● **WORK ORDER**:
Reproduce everything from the line that contains "Property Watch" down to the line that contains "aesthetics world, these" in the listing below, word for word and nothing more. Leave the pictures out.

+++++

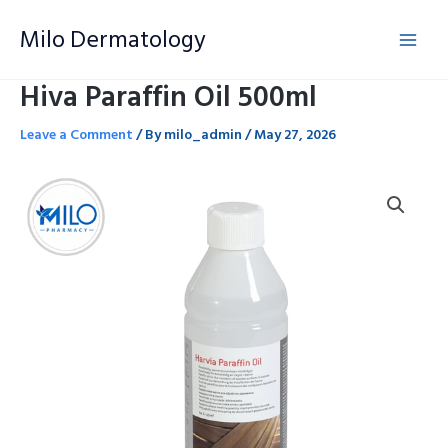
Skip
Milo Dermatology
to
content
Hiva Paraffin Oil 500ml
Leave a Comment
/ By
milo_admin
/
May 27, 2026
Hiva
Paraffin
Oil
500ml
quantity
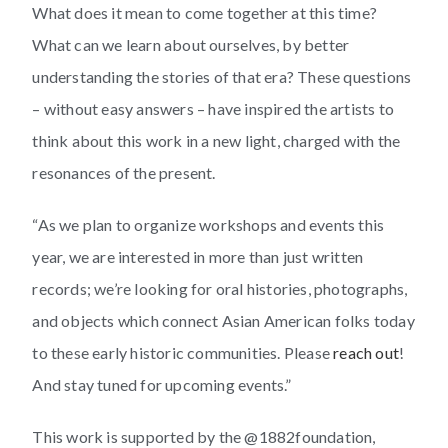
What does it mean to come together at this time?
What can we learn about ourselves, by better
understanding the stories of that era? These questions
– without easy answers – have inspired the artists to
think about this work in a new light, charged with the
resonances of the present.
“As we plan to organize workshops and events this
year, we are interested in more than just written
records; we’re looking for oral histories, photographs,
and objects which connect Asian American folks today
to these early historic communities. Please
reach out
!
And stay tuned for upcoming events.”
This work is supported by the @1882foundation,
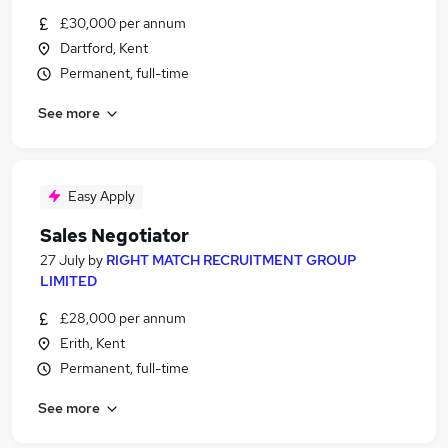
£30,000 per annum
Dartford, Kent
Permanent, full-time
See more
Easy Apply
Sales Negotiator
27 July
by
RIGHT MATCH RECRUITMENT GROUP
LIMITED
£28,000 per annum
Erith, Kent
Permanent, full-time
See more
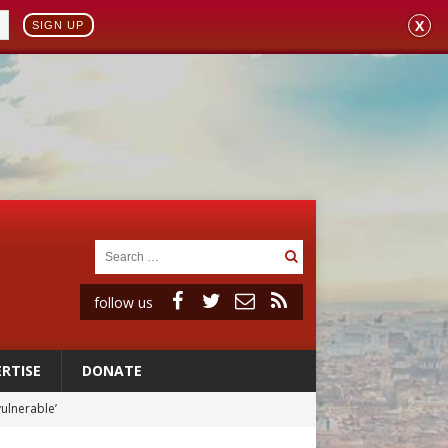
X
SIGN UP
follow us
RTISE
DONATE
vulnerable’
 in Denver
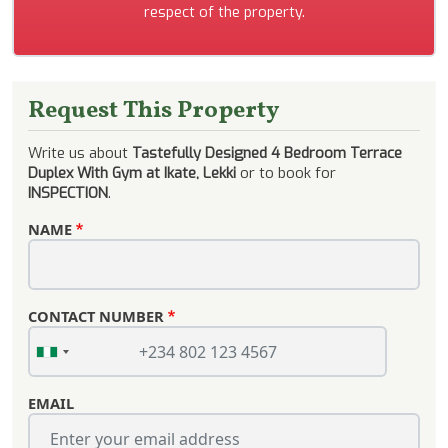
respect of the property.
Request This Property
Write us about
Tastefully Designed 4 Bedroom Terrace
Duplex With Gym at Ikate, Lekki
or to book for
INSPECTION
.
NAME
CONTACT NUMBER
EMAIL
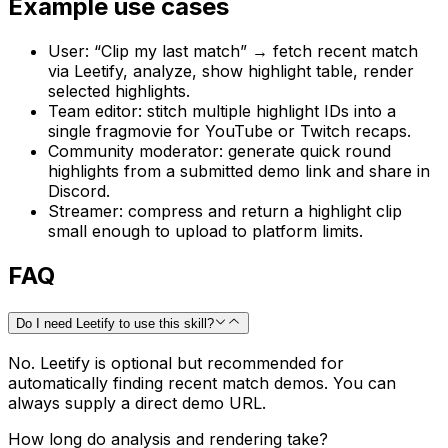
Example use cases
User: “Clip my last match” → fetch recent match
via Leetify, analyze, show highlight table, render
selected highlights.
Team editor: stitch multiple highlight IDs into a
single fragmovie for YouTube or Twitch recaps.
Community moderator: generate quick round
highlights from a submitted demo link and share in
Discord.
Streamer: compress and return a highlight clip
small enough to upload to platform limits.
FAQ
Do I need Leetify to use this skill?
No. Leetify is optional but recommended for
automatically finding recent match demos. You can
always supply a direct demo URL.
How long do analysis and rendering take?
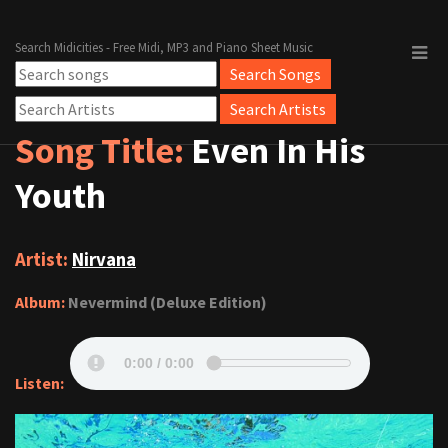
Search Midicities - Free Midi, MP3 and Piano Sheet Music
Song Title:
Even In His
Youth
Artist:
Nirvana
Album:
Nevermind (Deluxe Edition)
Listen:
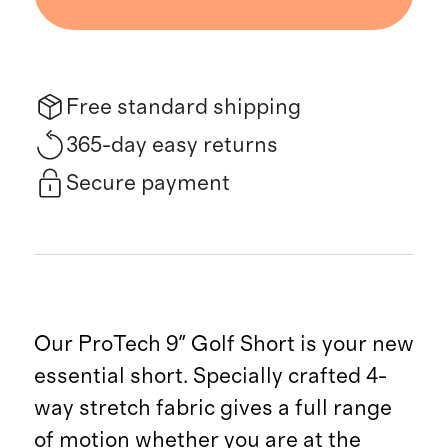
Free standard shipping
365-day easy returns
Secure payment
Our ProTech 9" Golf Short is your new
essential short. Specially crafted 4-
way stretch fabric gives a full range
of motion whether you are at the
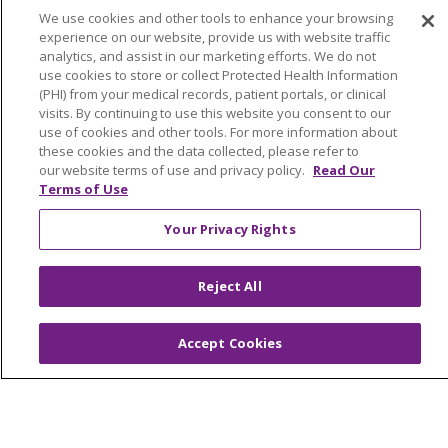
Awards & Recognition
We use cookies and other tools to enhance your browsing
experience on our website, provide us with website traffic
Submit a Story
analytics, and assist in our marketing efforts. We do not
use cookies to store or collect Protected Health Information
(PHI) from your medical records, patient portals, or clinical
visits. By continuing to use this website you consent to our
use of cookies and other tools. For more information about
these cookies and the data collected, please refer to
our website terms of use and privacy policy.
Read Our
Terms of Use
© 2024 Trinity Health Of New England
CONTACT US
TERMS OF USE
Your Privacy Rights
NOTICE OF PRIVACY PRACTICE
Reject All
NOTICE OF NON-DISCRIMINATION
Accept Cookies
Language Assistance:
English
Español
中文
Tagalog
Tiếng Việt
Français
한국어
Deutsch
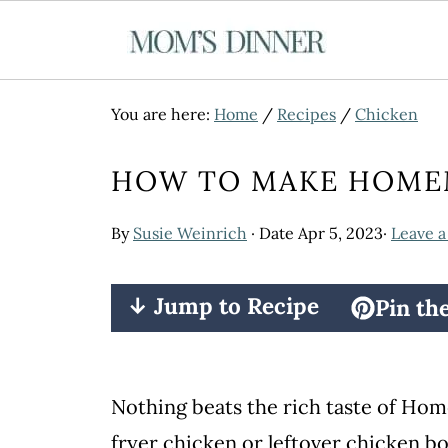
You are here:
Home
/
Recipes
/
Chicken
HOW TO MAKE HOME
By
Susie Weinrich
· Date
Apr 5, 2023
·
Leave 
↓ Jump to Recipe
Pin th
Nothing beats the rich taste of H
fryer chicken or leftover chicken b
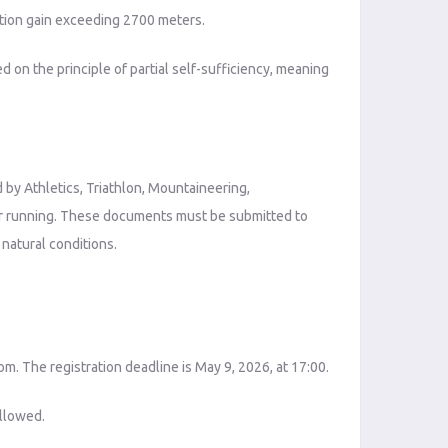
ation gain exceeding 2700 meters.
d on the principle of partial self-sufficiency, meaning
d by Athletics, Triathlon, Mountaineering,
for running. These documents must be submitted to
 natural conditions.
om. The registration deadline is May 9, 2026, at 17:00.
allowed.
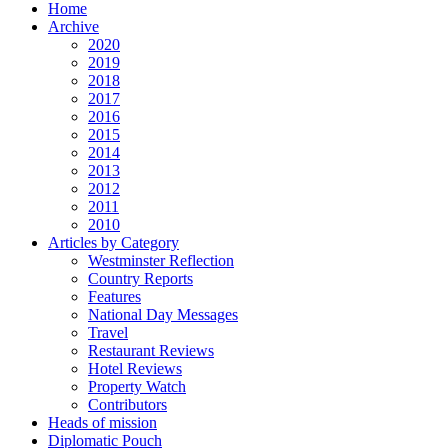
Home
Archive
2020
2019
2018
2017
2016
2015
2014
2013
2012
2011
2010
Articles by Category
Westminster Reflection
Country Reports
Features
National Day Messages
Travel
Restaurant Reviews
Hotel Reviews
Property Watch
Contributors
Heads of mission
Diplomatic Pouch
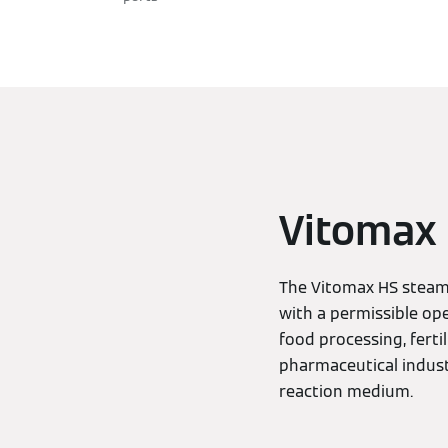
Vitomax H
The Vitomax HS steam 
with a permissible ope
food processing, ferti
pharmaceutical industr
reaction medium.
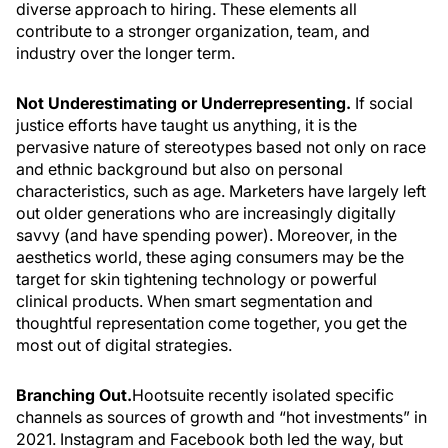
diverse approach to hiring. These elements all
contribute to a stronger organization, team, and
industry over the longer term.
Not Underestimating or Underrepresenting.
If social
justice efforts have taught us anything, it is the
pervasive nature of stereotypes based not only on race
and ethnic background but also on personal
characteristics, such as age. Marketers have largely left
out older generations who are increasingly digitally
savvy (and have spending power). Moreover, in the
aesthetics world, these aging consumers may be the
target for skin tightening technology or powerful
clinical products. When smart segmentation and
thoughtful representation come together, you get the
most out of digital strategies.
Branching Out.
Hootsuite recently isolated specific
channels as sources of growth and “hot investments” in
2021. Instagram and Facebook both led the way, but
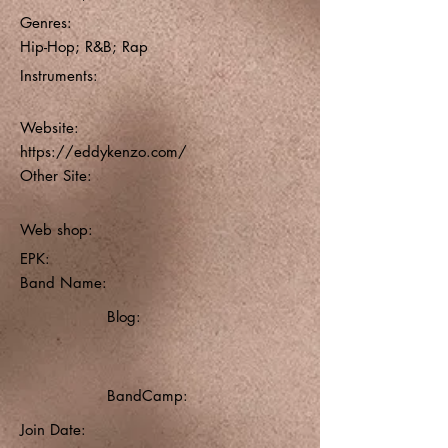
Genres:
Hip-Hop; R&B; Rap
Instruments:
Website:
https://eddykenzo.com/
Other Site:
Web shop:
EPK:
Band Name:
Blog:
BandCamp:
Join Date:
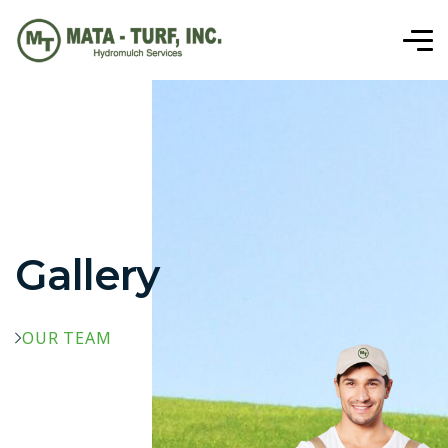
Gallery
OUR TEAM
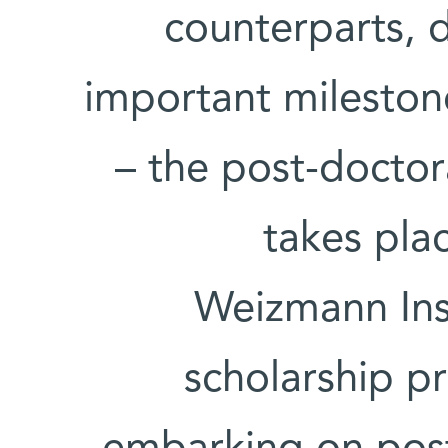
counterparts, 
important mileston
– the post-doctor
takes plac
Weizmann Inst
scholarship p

+++++

● **SOLUTION TO THIS TASK**:
Property Watch
Contributors
Heads of mission
Diplomatic Pouch
Vitomax H
The Vitomax HS steam 
with a permissible ope
food processing, ferti
pharmaceutical industr
reaction medium.
diverse approach to hiring. These elements all
contribute to a stronger organization, team, and
industry over the longer term.
Not Underestimating or Underrepresenting.
If social
justice efforts have taught us anything, it is the
pervasive nature of stereotypes based not only on race
and ethnic background but also on personal
characteristics, such as age. Marketers have largely left
out older generations who are increasingly digitally
savvy (and have spending power). Moreover, in the
aesthetics world, these aging consumers may be the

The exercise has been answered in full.